The greedy insight here is that there are only two valid alternating patterns: start with 0 or start with 1. You don't generate swaps randomly. Instead, you count how many positions deviate from each pattern, divide by 2 (because each swap fixes two mismatches), and return the minimum. The catch is that candidates often try to simulate swaps one-by-one, burning time and introducing off-by-one errors. The optimal approach is pure counting: scan the string once for pattern A, once for pattern B, do arithmetic, done. This problem tests whether you see the greedy structure or get trapped in simulation. String and Greedy are the core topics, and the acceptance rate reflects how many candidates miss the counting shortcut entirely. When this lands in your live OA and the swap approach feels murky, StealthCoder unblocks you with the pattern-counting solution.

Pattern tags

The honest play

You know the problem. Make sure you actually pass it.

Minimum Number of Swaps to Make the Binary String Alternating recycles across companies for a reason. It's medium-tier, and most candidates blank under the timer. StealthCoder is the hedge: an AI overlay invisible during screen share. It reads the problem and surfaces a working solution in under 2 seconds. Made by a working FAANG engineer who treats the OA the way companies treat hiring: as a game with rules you should know. Works on HackerRank, CodeSignal, CoderPad, and Karat.

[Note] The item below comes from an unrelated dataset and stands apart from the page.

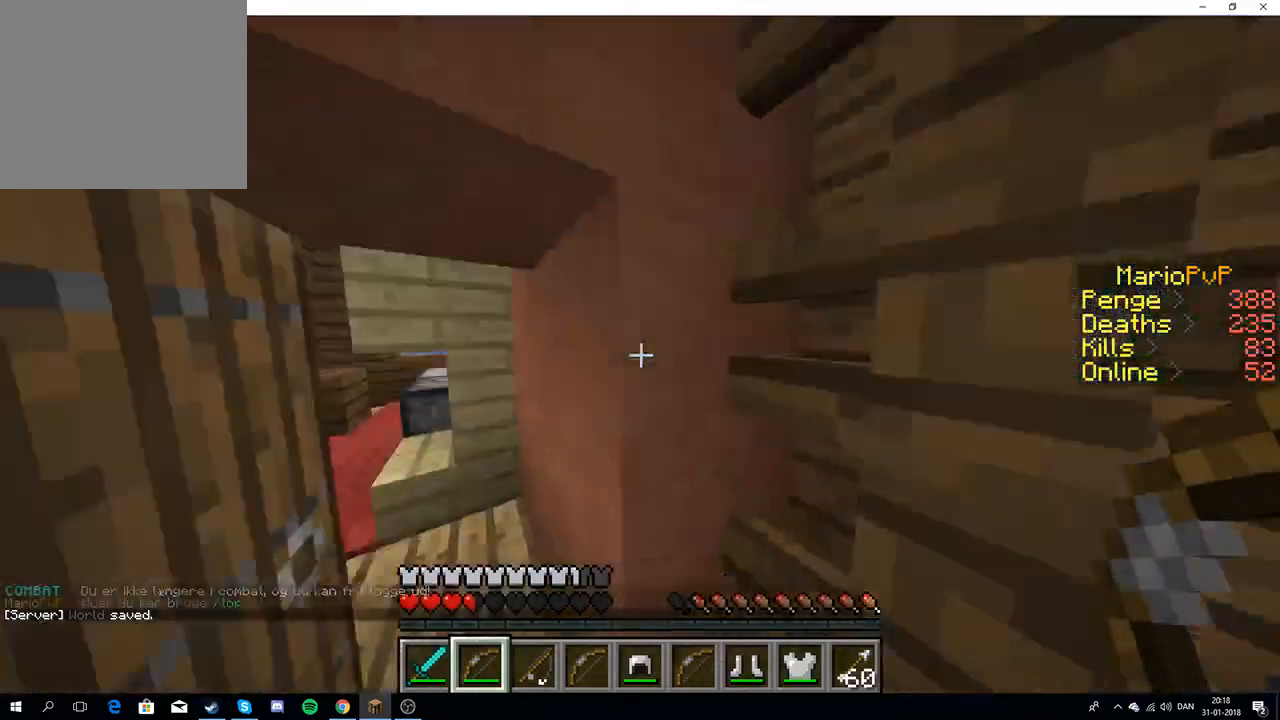
{"keys": ["w"], "events": [[50, "w", "down"], [233, "a", "up"]]}
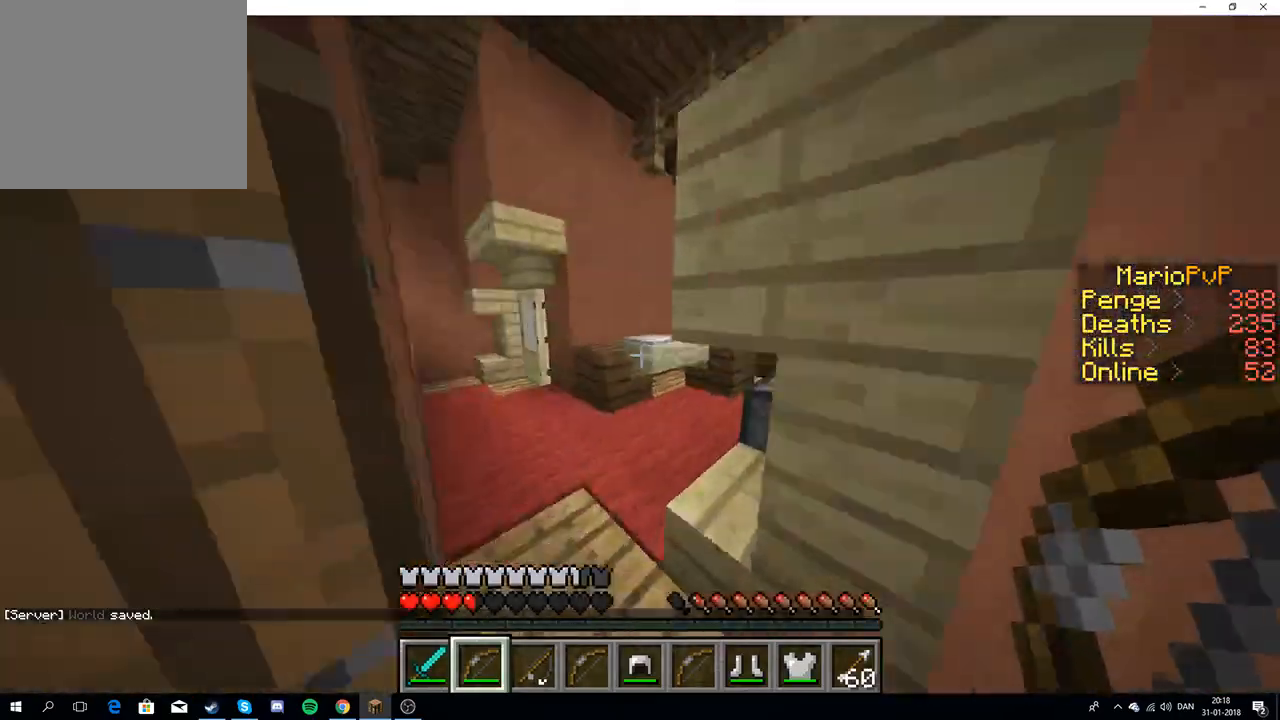
{"keys": [], "events": [[133, "d", "down"], [233, "w", "up"], [333, "d", "up"]]}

Minimum Number of Swaps to Make the Binary String Alternating interview FAQ

Why not just count swaps as you go?+

Simulating swaps is O(n^2) and error-prone. The greedy trick is recognizing only two valid patterns exist. Count mismatches for each, divide by 2, return the minimum. Swap simulation will time out or produce wrong answers under pressure.

Is this really asked at top companies?+

Societe Generale has confirmed it. It's not a household-name FAANG problem, but that doesn't make it easier. It's the kind of medium that screens for whether you think in patterns or get stuck in implementation details.

What's the actual trick to this problem?+

There are exactly two alternating patterns: 0101... and 1010... Compare your string to both, count position mismatches, divide each count by 2. The answer is the smaller result. No simulation required. Pure greedy math.

How does String relate to Greedy here?+

String is the surface: iterate and count characters. Greedy is the insight: assume one of two fixed patterns and pick the one requiring fewest fixes. You're not choosing which swaps to make; you're choosing which pattern minimizes cost.

What percentage of people get this wrong?+

Acceptance rate is 43%, so most fail. Common mistakes: simulating swaps, miscounting mismatches, forgetting to divide by 2, or trying to build swaps dynamically. The clean solution takes 3-4 minutes once you see the pattern.

Want the actual problem statement? View "Minimum Number of Swaps to Make the Binary String Alternating" on LeetCode →

Frequency and company-tag data sourced from public community-maintained interview-report repos. Problem, description, and trademark © LeetCode. StealthCoder is not affiliated with LeetCode.